Afghan 'blood investment' must pay off: British army chief
The war in Afghanistan has driven the Taliban to terror tactics but the West must make sure its own "investment in blood" succeeds in the long-term, Britain's top commander in Afghanistan said Sunday.
Lieutenant General James Bucknall highlighted the need for an orderly drawdown of western troops from Afghanistan by 2015 amid fears Afghanistan could descend into chaos and extremism.
"We almost owe it to those who have gone before to see the job through," Bucknall told the Guardian newspaper.
"Having made this investment in blood, I am more determined," he added. "If I didn't think we could do this I would take a very different view but I am confident we can do it."
Bucknall argued that the Taliban were a diminished force and doubted they would regain control of the country after the western withdrawal.
"They have been driven to this much vaunted tactic of assassinations," he said in comments published on the British paper's website. "I have not seen any insurgents who have assassinated their way to power."
"One hundred and forty (Afghans) have been assassinated this year...but we are taking out 130-140 mid-level Taliban leaders every month."
Bucknall stressed that the Taliban were "not holding their own heartland" and that there was "absolutely no evidence anywhere in Afghanistan" that their influence was spreading.
"Kabul is a flourishing capital city that is much safer than Karachi," he pointed out.
Bucknall, who oversaw last year's surge of 30,000 extra US troops, urged the western coalition to work together during the two-year drawdown.
"We went in together, and we go out together," he said. "Managing a coalition in a draw down requires an awful lot more work than managing a coalition during a surge."
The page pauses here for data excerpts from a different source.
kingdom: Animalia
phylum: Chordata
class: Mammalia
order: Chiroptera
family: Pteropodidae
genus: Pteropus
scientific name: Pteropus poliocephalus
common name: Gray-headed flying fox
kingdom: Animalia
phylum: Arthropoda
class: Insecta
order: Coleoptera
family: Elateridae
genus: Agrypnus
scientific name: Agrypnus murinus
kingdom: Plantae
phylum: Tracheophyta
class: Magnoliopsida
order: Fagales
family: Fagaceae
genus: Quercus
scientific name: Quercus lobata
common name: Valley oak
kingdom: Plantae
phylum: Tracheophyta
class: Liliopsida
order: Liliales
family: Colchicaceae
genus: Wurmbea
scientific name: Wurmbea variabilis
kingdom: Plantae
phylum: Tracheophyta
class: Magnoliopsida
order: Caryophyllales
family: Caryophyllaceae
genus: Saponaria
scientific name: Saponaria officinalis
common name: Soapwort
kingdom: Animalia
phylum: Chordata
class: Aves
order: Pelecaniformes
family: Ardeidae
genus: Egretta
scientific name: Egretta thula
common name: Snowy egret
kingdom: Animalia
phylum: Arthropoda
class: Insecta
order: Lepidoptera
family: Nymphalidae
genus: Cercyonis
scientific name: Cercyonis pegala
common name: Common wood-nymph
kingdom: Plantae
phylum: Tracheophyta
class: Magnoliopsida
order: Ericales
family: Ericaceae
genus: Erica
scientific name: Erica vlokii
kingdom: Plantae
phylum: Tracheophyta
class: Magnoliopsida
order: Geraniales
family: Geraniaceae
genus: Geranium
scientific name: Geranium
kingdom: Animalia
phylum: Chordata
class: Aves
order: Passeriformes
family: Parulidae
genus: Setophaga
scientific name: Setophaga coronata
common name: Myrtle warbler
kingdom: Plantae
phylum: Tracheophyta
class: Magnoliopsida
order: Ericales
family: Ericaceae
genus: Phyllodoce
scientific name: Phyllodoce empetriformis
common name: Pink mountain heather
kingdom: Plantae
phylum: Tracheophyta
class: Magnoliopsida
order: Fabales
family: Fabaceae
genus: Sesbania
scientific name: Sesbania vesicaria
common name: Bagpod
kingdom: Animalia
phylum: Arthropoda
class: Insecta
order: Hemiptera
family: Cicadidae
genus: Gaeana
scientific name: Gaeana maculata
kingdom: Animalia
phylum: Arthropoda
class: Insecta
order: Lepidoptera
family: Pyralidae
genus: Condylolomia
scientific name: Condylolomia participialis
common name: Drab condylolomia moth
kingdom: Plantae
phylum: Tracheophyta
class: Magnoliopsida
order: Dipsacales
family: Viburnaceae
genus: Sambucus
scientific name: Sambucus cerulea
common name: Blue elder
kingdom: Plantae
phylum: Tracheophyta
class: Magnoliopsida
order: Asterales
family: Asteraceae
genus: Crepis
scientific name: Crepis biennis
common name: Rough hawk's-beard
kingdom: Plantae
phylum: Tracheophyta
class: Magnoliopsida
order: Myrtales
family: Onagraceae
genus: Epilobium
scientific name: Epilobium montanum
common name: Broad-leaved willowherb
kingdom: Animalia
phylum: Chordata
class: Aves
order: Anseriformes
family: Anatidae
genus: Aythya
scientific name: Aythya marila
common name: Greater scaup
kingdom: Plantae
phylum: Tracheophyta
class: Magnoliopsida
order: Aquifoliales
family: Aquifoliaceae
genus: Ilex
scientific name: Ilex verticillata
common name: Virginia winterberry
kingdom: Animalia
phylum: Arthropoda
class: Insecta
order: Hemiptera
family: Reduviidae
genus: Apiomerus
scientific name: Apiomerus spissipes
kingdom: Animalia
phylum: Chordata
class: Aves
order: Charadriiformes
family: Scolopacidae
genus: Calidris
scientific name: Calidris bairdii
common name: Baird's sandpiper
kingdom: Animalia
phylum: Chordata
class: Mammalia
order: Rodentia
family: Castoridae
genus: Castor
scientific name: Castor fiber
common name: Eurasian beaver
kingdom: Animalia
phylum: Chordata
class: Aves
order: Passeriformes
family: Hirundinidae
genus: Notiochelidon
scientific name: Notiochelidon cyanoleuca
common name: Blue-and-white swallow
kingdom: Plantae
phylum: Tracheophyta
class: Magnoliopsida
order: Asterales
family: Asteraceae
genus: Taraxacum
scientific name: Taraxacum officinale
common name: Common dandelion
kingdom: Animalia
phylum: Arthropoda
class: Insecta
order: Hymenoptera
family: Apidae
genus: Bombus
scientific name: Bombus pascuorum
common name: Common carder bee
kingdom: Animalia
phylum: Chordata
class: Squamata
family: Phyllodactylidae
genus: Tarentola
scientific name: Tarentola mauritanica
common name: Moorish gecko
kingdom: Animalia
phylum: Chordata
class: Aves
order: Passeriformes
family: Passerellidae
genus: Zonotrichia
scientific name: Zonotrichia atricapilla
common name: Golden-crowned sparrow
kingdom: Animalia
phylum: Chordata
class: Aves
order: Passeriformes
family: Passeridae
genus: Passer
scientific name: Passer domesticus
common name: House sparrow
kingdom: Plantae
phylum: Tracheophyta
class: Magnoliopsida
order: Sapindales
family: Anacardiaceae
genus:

General Sir David Richards, the head of Britain's armed forces, admitted last month that the west had made tactical mistakes during the decade-long conflict.
Public enthusiasm in Britain has been sapped by a steadily rising death toll among British soldiers, reports of troop and equipment shortages and U-turns in military tactics.
Britain will withdraw 500 troops from Afghanistan by the end of next year, leaving 9,000 in the country.
Some 390 British troops have been killed since US-led operations in Afghanistan began in October 2001. Of these, at least 345 were killed in combat.
Prime Minister David Cameron has stressed that Britain's commitment to Afghanistan would endure after the last NATO combat troops leave the country at the end of 2014.